Karina Anastasya harus terjebak dengan keputusan pengacara keluarganya, gadis sebatang kara itu adalah pewaris tunggal aset keluarga yang sudah diamanatkan untuknya.
Karina harus menikah terlebih dahulu sebagai syarat agar semua warisannya jatuh kepadanya. Hingga pada suatu malam ia bertemu dengan Raditya Pandu, seorang Bartender sebuah club yang akan mengubah hidupnya.
Karya ini diterbitkan atas izin NovelToon Fafafe 3, isi konten hanyalah pandangan pribadi pembuatnya, tidak mewakili NovelToon sendiri
Terbongkar
Karin menatap Om Heru dengan mata membelalak, tak percaya apa yang baru saja ia dengar. Pandu, yang duduk di sampingnya, tampak terkejut, tetapi mencoba tetap tenang. Karin langsung mendelik ke arah Pandu, seolah berharap dia memiliki jawaban untuk situasi yang tiba-tiba ini.
"Om ... Om serius?" tanya Karin dengan nada ragu, suaranya sedikit bergetar. "Resepsi? Mengundang semua orang?"
Om Heru mengangguk perlahan, ekspresinya tetap serius. "Tentu saja. Jika kalian benar-benar sudah menikah, seharusnya tidak ada masalah dengan mengumumkan pernikahan ini ke seluruh keluarga dan teman-teman kalian, bukan? Itu akan membuktikan bahwa pernikahan kalian bukanlah sesuatu yang disembunyikan."
Karin menelan ludah, berusaha meredam kegelisahannya. Ia tak pernah membayangkan hal seperti ini terjadi. Dalam rencananya, pernikahan kontrak dengan Pandu seharusnya hanya formalitas yang sederhana, tidak perlu resepsi besar apalagi melibatkan banyak orang.

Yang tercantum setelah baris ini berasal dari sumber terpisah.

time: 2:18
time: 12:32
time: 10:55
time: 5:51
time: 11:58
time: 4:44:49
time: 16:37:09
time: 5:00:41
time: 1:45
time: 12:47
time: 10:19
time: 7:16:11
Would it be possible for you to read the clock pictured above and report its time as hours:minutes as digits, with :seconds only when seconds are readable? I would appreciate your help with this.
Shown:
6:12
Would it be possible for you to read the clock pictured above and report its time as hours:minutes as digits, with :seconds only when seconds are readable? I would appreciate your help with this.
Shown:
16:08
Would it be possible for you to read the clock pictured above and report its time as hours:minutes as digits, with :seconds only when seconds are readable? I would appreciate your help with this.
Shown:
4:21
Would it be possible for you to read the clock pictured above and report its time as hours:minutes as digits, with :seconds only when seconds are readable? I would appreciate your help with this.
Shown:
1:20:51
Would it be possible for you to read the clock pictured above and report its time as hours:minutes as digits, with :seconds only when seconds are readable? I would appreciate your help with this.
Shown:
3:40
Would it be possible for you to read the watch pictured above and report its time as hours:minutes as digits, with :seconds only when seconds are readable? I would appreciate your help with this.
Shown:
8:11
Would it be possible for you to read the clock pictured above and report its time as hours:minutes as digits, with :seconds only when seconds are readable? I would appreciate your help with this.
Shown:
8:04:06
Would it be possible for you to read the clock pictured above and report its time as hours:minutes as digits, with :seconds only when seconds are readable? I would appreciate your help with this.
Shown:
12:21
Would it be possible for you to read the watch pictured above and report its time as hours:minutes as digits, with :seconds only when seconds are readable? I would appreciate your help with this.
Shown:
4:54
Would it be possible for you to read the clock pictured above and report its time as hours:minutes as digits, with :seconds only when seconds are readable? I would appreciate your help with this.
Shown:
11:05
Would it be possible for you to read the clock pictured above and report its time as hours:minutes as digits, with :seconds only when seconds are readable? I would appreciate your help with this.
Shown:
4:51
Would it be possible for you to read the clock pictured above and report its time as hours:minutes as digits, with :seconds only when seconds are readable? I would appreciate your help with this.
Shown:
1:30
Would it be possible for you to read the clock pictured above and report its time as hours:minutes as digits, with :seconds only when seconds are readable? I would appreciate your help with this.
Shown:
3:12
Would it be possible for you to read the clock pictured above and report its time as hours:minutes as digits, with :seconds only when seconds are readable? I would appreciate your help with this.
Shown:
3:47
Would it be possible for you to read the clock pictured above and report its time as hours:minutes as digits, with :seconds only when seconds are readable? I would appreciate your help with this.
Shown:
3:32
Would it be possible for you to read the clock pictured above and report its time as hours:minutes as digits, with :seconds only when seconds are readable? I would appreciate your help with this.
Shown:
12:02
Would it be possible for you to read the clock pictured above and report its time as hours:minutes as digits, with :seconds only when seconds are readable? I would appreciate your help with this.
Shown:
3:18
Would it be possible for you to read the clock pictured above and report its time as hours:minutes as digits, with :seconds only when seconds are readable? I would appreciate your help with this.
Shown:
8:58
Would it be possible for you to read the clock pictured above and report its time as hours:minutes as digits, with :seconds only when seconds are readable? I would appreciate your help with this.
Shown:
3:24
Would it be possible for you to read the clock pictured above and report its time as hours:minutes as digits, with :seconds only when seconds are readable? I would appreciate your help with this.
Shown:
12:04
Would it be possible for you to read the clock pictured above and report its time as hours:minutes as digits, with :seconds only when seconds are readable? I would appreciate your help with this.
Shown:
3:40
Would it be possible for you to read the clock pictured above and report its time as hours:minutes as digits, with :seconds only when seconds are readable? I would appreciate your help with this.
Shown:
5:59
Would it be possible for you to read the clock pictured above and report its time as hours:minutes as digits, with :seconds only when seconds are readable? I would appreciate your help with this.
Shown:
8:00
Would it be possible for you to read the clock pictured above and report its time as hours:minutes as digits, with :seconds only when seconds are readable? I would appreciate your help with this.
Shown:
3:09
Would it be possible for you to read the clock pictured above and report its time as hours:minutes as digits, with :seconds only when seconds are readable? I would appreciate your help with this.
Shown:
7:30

Pandu, menyadari ketegangan yang melanda Karin, segera mengambil alih pembicaraan. "Om Heru, saya mengerti kekhawatiran Anda. Tapi alasan kami tidak mengadakan resepsi dari awal adalah karena kami ingin menjaga privasi. Kami merasa bahwa hubungan kami lebih penting daripada perayaan besar."
Om Heru menyandarkan diri di kursinya, menatap Pandu dengan tatapan yang seakan menantang. "Privasi? Pasti. Tapi ini soal integritas, Pandu. Jika kalian benar-benar serius dan sah, tidak ada alasan untuk menyembunyikannya. Sebagai pengacara yang bertugas mengawasi urusan Karin, aku hanya ingin memastikan semuanya transparan."
Karin merasa jantungnya berdegup lebih kencang, pikirannya berpacu mencari cara untuk menghindari jebakan yang baru saja diletakkan di depannya. "Om, maksud saya, kami... kami tidak siap untuk mengadakan acara sebesar itu. Itu akan membutuhkan waktu dan biaya. Kami belum merencanakan apapun," katanya, mencoba mencari alasan.
Om Heru tersenyum tipis, seolah sudah menduga respons Karin. "Waktu dan biaya tidak masalah. Aku bisa membantumu mengatur semuanya. Lagipula, keluarga besarmu pasti ingin merayakan pernikahanmu. Kau satu-satunya ahli waris, Karin. Mereka berhak tahu."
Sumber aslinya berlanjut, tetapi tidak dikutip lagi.